Click on the chart to enlarge it.
Here's an example of how Ocean performs on the Forex market, and also allows you to see the characteristics of a couple of the new Ocean Bounded tools.
Let's begin the analysis at the daily level, where we see that NMC2 produces a Zero Hit from above on Aug. 18th and 19th, generating a potential buy signal setup (denoted by the A in the second sub-graph).
Note also that NST, one of the new Ocean Bounded tools, has crossed below the oversold threshold (shown in the bottom sub-graph as A', where the NST has crossed below the lower red line oversold zone). This indicates that the market is now in a position to support a potential rally. The NMC2 setup then trips a long entry, as shown by the arrow on the price chart on Aug. 22nd.
The market rallies for a few days and then pulls back enough to generate another Zero Hit setup, this time from NMC (shown in the first sub-graph as B). Two days later, this setup triggers another long entry, as shown by the arrow on Aug. 31st.
A rapid three day advance then occurs, which leads to an overbought condition, where prices should be expected to pause or possibly reverse. This is shown by the arrow on prices, where the close exceeds the upped standard deviation band of the Ocean moving average on Sept. 2nd.
Additionally, NMC has exceeded its upper standard deviation band (shown by the letter C in the first sub-graph), and NST is also indicating an overbought condition by exceeding its overbought threshold (shown by the C' in the bottom sub-graph). When occurring in unison, these events signify that at least a short-term top has developed, and profits should be taken on the trade.
Lastly, let's examine the subsequent price action, which shows that after the top, prices decline below both Ocean moving averages.

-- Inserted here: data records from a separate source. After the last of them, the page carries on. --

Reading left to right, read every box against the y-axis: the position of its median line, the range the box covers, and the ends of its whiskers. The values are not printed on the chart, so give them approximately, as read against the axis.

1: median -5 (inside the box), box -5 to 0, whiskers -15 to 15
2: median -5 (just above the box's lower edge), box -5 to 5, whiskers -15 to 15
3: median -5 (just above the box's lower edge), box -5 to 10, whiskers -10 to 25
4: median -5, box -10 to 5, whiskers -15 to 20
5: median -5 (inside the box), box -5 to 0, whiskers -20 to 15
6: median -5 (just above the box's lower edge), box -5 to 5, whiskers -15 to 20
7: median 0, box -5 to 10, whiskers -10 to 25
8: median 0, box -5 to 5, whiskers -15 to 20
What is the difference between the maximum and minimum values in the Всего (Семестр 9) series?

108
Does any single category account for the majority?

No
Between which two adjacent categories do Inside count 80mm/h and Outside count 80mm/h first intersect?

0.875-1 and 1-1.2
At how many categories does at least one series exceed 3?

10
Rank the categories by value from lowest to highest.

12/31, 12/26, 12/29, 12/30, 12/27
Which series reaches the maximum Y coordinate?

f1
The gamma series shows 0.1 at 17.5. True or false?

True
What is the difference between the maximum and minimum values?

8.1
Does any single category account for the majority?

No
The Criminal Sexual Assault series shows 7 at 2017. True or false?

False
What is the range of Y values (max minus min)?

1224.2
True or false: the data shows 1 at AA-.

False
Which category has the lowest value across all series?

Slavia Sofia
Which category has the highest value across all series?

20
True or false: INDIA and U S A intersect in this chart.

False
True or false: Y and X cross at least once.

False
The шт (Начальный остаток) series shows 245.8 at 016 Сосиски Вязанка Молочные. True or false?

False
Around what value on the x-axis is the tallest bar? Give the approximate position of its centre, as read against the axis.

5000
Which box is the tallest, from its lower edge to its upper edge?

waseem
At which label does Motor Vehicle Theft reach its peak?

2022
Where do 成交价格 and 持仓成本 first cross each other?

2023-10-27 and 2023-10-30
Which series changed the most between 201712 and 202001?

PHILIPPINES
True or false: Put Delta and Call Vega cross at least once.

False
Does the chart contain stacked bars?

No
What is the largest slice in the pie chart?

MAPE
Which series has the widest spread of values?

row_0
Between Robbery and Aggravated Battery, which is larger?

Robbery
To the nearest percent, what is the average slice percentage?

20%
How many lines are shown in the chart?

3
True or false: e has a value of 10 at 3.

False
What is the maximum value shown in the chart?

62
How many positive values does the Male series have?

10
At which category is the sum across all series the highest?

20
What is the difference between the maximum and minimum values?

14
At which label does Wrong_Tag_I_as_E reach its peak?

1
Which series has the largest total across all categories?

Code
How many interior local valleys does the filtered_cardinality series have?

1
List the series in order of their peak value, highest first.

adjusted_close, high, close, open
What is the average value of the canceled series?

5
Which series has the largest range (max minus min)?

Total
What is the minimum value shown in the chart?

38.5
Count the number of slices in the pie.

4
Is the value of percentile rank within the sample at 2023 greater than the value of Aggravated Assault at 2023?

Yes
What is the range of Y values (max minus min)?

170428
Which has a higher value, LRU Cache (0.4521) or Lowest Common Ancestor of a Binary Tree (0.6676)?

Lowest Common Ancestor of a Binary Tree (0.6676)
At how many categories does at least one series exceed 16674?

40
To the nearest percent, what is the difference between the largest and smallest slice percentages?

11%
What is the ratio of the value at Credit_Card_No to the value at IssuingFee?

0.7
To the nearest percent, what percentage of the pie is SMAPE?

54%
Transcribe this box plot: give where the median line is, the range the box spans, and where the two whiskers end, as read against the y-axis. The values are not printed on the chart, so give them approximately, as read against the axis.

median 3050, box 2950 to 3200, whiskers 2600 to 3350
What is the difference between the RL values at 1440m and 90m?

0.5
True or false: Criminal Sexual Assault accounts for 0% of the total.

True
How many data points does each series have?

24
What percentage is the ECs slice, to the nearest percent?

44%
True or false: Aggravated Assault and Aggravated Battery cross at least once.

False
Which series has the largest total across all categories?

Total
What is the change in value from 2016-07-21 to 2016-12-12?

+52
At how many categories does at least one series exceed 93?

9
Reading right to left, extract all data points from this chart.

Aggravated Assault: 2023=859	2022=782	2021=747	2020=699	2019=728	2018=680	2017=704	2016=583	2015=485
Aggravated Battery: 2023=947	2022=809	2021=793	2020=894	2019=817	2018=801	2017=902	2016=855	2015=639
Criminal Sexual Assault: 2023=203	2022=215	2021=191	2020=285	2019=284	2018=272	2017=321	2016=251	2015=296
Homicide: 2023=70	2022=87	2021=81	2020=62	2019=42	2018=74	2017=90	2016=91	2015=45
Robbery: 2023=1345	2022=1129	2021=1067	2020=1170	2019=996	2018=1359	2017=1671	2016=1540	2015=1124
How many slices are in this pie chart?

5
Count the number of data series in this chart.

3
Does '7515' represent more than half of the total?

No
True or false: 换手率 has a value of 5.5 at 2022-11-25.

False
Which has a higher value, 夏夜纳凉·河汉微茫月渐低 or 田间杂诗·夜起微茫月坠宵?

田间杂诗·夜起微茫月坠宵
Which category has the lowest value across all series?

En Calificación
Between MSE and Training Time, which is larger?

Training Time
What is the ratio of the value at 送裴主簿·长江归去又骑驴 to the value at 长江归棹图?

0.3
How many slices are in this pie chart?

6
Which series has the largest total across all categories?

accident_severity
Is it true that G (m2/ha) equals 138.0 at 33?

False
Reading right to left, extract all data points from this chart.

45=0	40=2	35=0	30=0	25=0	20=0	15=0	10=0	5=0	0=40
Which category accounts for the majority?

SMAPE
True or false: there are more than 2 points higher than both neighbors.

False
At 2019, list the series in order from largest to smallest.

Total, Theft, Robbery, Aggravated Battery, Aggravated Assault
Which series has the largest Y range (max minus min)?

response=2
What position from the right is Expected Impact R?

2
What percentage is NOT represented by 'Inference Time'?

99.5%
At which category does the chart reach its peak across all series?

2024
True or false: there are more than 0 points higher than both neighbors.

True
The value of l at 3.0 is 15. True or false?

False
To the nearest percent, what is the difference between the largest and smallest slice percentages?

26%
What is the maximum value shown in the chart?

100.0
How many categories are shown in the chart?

Also note that NMC as well as both of the Bounded tools (NDX and NST) cross below the zero line (show by the arrows in the respective sub-graphs), indicating a weakened market condition.
Now we'll await the possibility of a Zero Hit setup from below to offer us a selling opportunity. After a very subtle counter-trend retracement, the Zero Hit from below from NMC occurs on Sept. 14th (as shown by the letter D in the first sub-graph), and a valid entry is triggered on the 15th, as indicated by the arrow above prices.
It's now time to roll down to some intra-day time frames to see if it might be possible to dramatically reduce the risk required to assume the trade.
Note: It is sometimes asked whether it's necessary that multiple time frames are in Zero Hit agreement for a setup and entry to occur. The answer is no, it's not mandatory for multiple time frames to simultaneously develop for a signal to be taken. The setups and entries on this daily chart show that a single time frame can be sufficient for a profitable trade to be identified and acted upon.
The same single timeframe analysis, for isolated trades, can be used with the other intra-day charts supplied in this Forex example. However, the reason that we like to use multiple timeframe agreement is that it helps to identify the most promising trade setups and often allows us to radically reduce the risk required to assume the trade.
Successful trading really boils down to patience and discipline, something that identifying the most promising setups forces us to develop. By patiently waiting for the best setup conditions to develop, we're naturally allowing ourselves to operate from a disciplined mindset and thus strengthening the habits that are crucial to consistent performance.